Professor Umstad said many of his colleagues made the decision to recommend caesarean delivery for twin pregnancies on the basis of access to services.
“It’s an easy decision in my hospital. We have access to all of those required services, as do all tertiary hospitals, but that may not be the case in a smaller peripheral hospital or in a regional hospital.
“What we should be doing is encouraging choice and advising women on the circumstances for their hospital and their doctors. It may well be that, given vaginal delivery is as safe as caesarean section and, if that’s the case, then that’s an option that should be offered to them, if it’s within the skill of the clinician to be able to provide that type of delivery.”
Dr Scott White, spokesperson for the Royal Australian and New Zealand College of Obstetricians and Gynaecologists (RANZCOG), said increases in the rates of caesarean twin deliveries was not surprising given the general trend toward caesarean deliveries in Australia.

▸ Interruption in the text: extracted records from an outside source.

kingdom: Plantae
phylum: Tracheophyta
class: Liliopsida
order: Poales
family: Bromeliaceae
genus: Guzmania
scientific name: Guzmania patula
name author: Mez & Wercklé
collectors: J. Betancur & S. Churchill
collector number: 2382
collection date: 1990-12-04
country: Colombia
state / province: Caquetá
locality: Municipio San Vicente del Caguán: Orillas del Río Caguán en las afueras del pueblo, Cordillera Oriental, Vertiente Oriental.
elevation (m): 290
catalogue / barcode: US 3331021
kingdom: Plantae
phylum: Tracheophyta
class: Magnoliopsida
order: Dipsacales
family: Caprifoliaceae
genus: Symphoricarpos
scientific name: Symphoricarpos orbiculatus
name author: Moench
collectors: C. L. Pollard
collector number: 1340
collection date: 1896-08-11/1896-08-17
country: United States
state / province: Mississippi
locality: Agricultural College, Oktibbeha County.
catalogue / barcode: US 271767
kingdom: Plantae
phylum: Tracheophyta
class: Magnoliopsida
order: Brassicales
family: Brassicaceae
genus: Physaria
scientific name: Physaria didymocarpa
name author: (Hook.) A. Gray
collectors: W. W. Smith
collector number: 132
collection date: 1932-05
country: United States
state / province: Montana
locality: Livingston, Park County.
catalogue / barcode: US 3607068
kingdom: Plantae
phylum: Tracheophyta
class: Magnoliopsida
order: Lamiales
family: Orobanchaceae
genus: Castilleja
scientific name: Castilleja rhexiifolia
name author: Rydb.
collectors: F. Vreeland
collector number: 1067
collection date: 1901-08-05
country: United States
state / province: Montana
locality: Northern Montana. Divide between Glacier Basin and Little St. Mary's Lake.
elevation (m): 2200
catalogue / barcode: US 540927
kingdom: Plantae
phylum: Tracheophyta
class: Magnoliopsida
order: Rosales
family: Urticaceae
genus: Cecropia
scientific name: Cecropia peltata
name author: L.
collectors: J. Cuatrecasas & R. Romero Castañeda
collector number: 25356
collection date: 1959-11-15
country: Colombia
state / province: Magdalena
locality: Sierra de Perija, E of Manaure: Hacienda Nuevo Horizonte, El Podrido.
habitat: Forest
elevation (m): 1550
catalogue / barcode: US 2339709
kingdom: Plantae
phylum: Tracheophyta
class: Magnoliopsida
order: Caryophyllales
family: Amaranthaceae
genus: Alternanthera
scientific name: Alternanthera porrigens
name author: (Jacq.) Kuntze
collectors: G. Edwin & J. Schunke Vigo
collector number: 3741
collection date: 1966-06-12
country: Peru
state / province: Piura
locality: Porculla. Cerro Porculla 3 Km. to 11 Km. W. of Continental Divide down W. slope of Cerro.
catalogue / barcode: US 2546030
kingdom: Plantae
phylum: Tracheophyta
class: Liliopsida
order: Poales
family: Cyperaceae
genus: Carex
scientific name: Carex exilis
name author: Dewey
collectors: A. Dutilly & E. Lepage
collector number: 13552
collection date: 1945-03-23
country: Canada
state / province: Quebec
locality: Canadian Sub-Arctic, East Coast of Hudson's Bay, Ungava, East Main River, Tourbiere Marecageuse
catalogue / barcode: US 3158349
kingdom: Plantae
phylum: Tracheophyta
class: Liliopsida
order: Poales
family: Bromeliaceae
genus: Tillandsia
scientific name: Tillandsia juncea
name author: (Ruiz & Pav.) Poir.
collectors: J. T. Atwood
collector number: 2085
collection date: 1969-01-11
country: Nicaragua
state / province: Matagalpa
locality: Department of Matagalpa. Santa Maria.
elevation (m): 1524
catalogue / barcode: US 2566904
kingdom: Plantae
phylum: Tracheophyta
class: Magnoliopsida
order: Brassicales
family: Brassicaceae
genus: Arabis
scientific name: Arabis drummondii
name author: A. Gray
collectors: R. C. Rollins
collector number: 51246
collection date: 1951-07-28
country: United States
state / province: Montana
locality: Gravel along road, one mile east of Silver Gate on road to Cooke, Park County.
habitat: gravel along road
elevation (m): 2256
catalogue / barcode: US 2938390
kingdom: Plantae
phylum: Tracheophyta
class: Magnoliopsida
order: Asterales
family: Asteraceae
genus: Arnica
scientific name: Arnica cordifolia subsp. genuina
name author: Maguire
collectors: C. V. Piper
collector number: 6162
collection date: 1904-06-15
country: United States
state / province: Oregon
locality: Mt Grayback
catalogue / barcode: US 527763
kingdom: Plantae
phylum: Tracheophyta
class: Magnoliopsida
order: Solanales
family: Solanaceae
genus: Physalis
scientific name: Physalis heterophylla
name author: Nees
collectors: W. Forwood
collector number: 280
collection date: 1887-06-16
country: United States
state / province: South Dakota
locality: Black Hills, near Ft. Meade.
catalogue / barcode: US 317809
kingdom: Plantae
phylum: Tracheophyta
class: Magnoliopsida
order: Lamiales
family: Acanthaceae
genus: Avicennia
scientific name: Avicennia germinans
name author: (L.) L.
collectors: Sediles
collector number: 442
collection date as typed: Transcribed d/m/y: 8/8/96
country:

He said while clinician preference was not the sole driver of the increase, it undoubtedly played a role.
“Clinicians consider patient preference, but there is also fear of litigation,” he said. “Obstetricians are generally of the mindset that you will be criticised for the caesarean section that you didn’t do not for the one that you did.”
Dr White agreed that training opportunities were now divided among a greater number of trainees.
“We are at risk of breeding a generation of obstetricians who have limited experience in these complex deliveries, which is a challenge not just in twin delivery but in all aspects of our specialty.”
Dr White said the message from RANZCOG was that women should be presented with the appropriate evidence and allowed to make decisions based on that evidence.
“This may mean referring to an obstetrician who has more skill and experience in vaginal twin birth delivery, which is undoubtedly a complex area of obstetrics,” he said.
Also, he said, more training was needed to develop the skills of clinicians with a particular interest in complex obstetrics care.
“We need to take a group of people who express an interest in complex obstetrics and concentrate the experience in the people who are actually going to be providing more complex care,” he said. “That way we can maintain a skilled workforce.”
Professor Wallace agreed that clinicians should be supported to gain advanced training, but he went one step further.
“And then we restrict the right of practitioners to provide care for women with twin pregnancies to those with advanced training in twin pregnancy care. That would not be a popular option, but I think we have to wake up and say that that data reflects a workforce that no longer feels confident or safe, so why are they providing care?”
Twins Research Australia will hold a workshop on 5 December 2019 to co-design national priorities to support better outcomes for multiple birth families.